A total of 70 VLBW infants were admitted to the neonatal unit during the study period. A total of 57 infants were intubated of which 48 infants were recruited for the study; 24 were in the nsNIMV group and 24 were in the NCPAP group. Infants in the nsNIMV group had mean birth weight and body weight at the start of study less than that in the NCPAP group (984.8 +/- 218 vs. 1067 +/- 214 and 1185 +/- 219 vs. 1205 +/-191, p = 0.003, 0.02). The nsNIMV group also had a higher rate of RDS and antenatal steroid used when compared to the NCPAP group (19/24 vs. 12/24 and 17/24 vs. 8/24, p = 0.03, 0.01). The nsNIMV group had fewer males than in the NCPAP group (8/24 vs. 17/24, p = 0.01). Reintubation was similar in both groups but atelectasis and sepsis were statistically significant risk factor for reintubation in NCPAP group. There were no significant differences in treatment related complications between the two groups, with respect to incidence of apnea (41.7% in nsNIMV vs. 62.5% in NCPAP), abdominal distensions (8.3% in nsNIMVvs. 16.7% in NCPAP), NEC (4.2% in nsNIMVvs. 12.5 in NCPAP), sepsis (4.2% in nsNIMVvs. 8.3% NCPAP). No GI perforation was observed in both groups.

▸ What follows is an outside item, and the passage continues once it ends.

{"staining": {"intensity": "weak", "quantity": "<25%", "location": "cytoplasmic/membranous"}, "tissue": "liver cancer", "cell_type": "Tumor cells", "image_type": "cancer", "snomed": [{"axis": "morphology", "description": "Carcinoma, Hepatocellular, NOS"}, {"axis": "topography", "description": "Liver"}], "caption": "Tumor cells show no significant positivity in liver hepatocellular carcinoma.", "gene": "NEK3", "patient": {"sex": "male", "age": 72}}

Non-invasive mode of ventilation, both NIMV and NCPAP, for weaning ofpre-term infants from ventilator may reduce the rate of reintubation in this group. Both modes seem to be equally safe. We believe that the use of non-invasive ventilator techniques will significantly reduce neonatal morbidity in the future. Additional prospective evaluation of these approaches should be conducted in the future.
比较拔管后7天内的再次插管率,并研究在拔管后即刻随机接受无创同步间歇指令通气(nsNIMV)或鼻塞持续气道正压通气(NCPAP)的早产儿的并发症。

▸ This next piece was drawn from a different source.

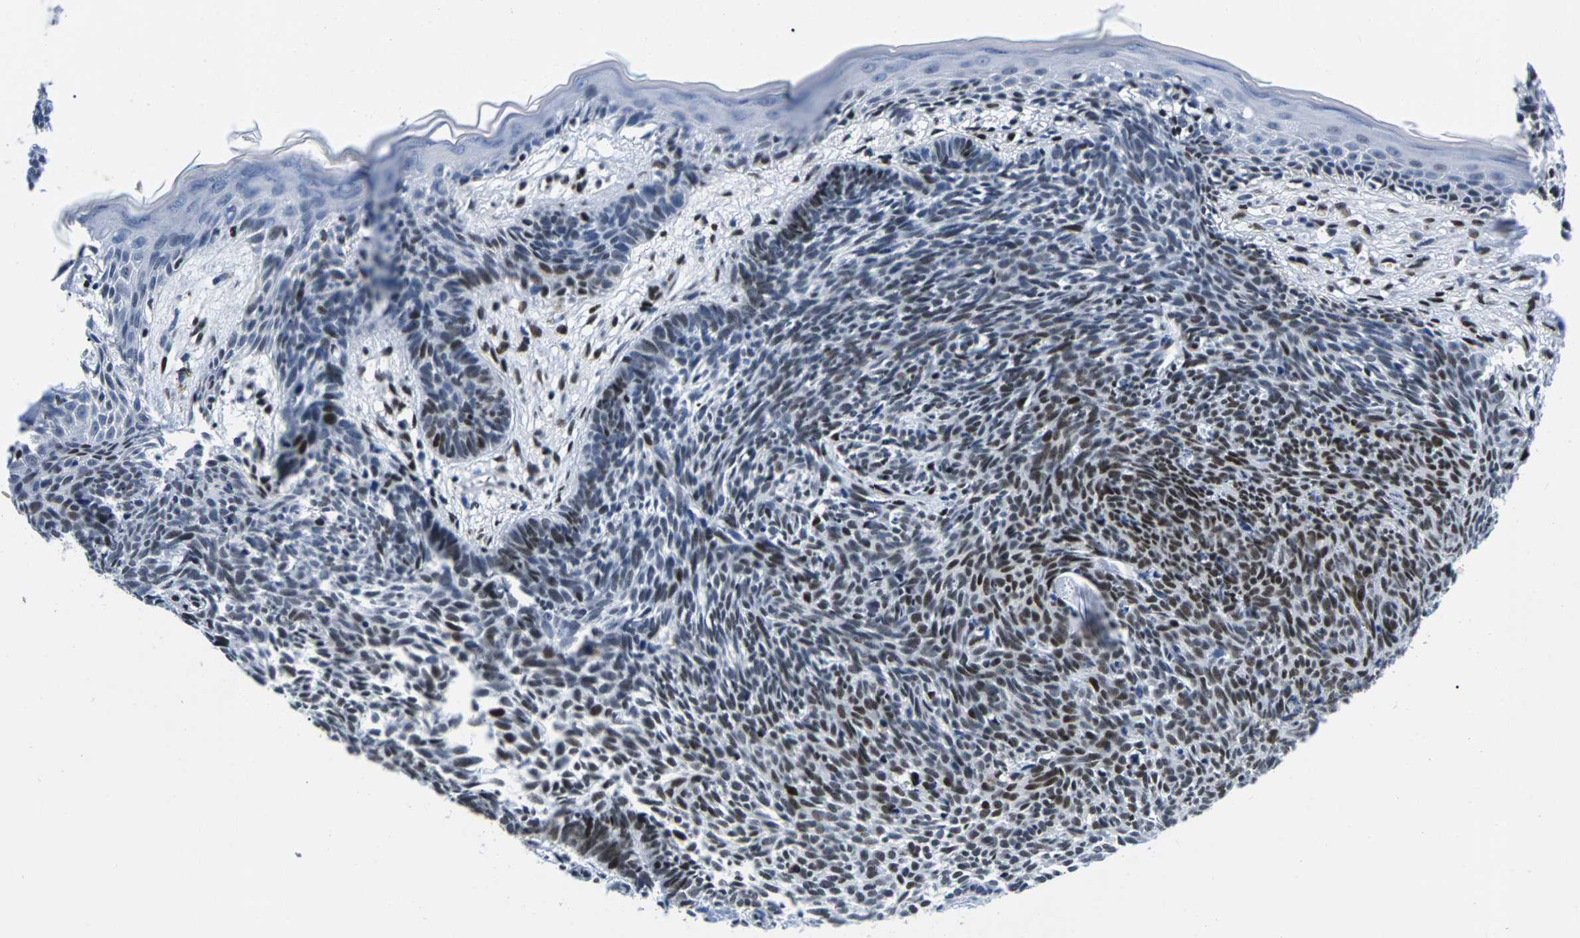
{"staining": {"intensity": "strong", "quantity": "25%-75%", "location": "nuclear"}, "tissue": "skin cancer", "cell_type": "Tumor cells", "image_type": "cancer", "snomed": [{"axis": "morphology", "description": "Basal cell carcinoma"}, {"axis": "topography", "description": "Skin"}], "caption": "A brown stain labels strong nuclear staining of a protein in skin cancer tumor cells.", "gene": "ATF1", "patient": {"sex": "male", "age": 60}}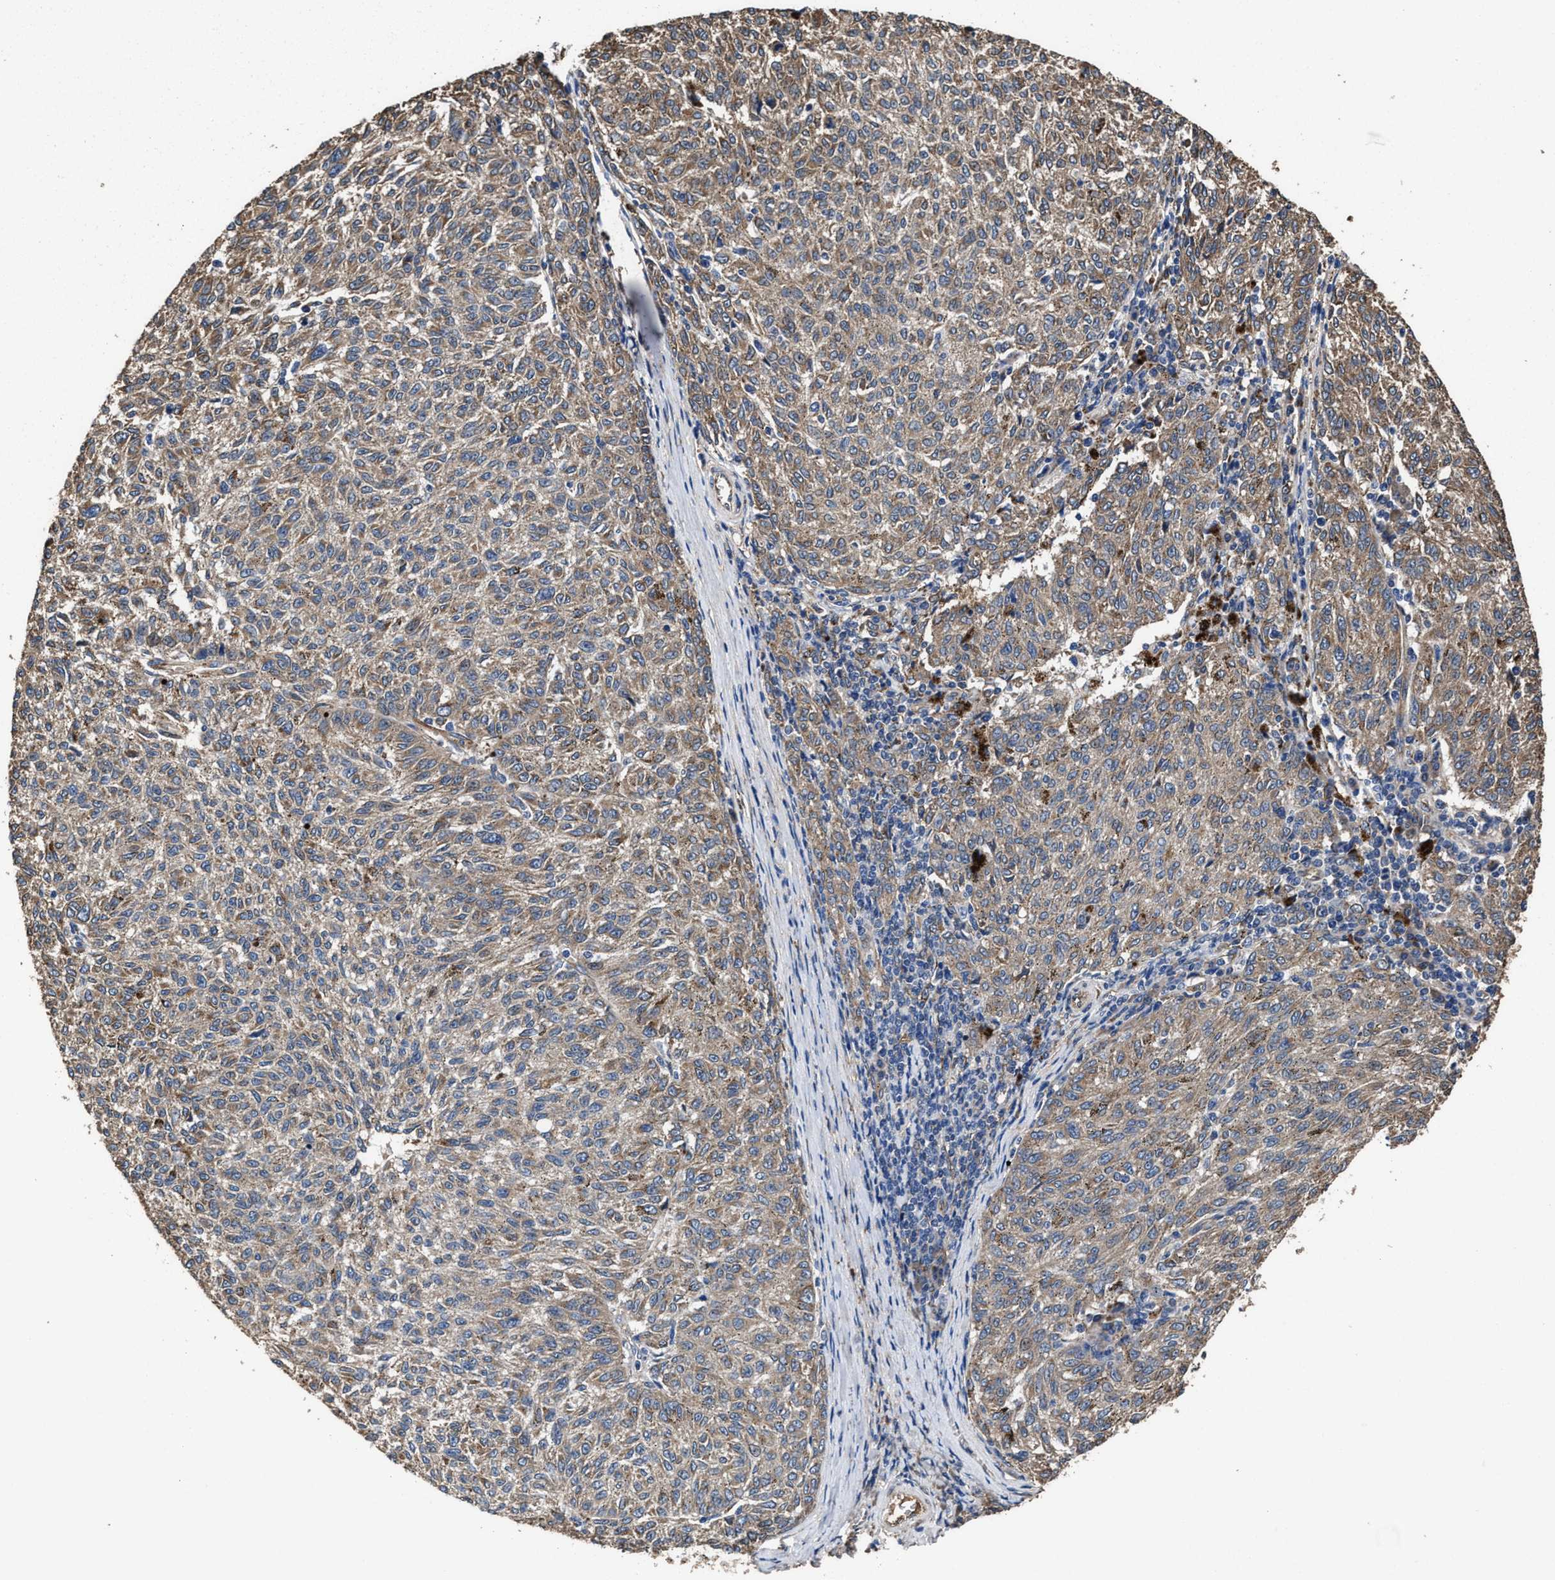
{"staining": {"intensity": "moderate", "quantity": ">75%", "location": "cytoplasmic/membranous"}, "tissue": "melanoma", "cell_type": "Tumor cells", "image_type": "cancer", "snomed": [{"axis": "morphology", "description": "Malignant melanoma, NOS"}, {"axis": "topography", "description": "Skin"}], "caption": "Protein expression by immunohistochemistry (IHC) displays moderate cytoplasmic/membranous staining in about >75% of tumor cells in melanoma.", "gene": "IDNK", "patient": {"sex": "female", "age": 72}}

本研究于2006年6月1日至11月30日在诗丽吉王后国家儿童健康研究所新生儿科进行。纳入胎龄≤34周或出生体重≤1500克、准备在4周龄前拔管的插管早产儿。婴儿在拔管后随机分为nsNIMV组或NCPAP组。非同步NIMV设置与拔管前的呼吸机设置相同,NCPAP压力设置为拔管前呼吸机平均气道压相同的值。在静脉注射负荷剂量氨茶碱后进行拔管。主要结局指标是初次拔管后7天内的再次插管情况,次要结局是可能的并发症,如呼吸暂停、腹胀、胃肠道穿孔、坏死性小肠结肠炎(NEC)、败血症和死亡。
在研究期间,共有70例极低出生体重儿入住新生儿科。共有57例婴儿插管,其中48例婴儿被纳入研究;24例在nsNIMV组,24例在NCPAP组。nsNIMV组婴儿在研究开始时的平均出生体重和体重低于NCPAP组(984.8±218与1067±214,以及1185±219与1205±191,p = 0.003,0.02)。与NCPAP组相比,nsNIMV组呼吸窘迫综合征(RDS)发生率和产前使用类固醇的比例也更高(19/24与12/24,以及17/24与8/24,p = 0.03,0.01)。nsNIMV组男性少于NCPAP组(8/24与17/24,p = 0.01)。两组再次插管情况相似,但肺不张和败血症是NCPAP组再次插管的统计学显著危险因素。两组在治疗相关并发症方面无显著差异,呼吸暂停发生率(nsNIMV组为41.7%,NCPAP组为62.5%)、腹胀发生率(nsNIMV组为8.3%,NCPAP组为16.7%)、NEC发生率(nsNIMV组为4.2%,NCPAP组为12.5%)、败血症发生率(nsNIMV组为4.2%,NCPAP组为8.3%)。两组均未观察到胃肠道穿孔。
对于早产儿撤机,无创通气模式,即NIMV和NCPAP,可能会降低该组的再次插管率。两种模式似乎同样安全。我们相信,无创通气技术的使用将在未来显著降低新生儿发病率。未来应进一步对这些方法进行前瞻性评估。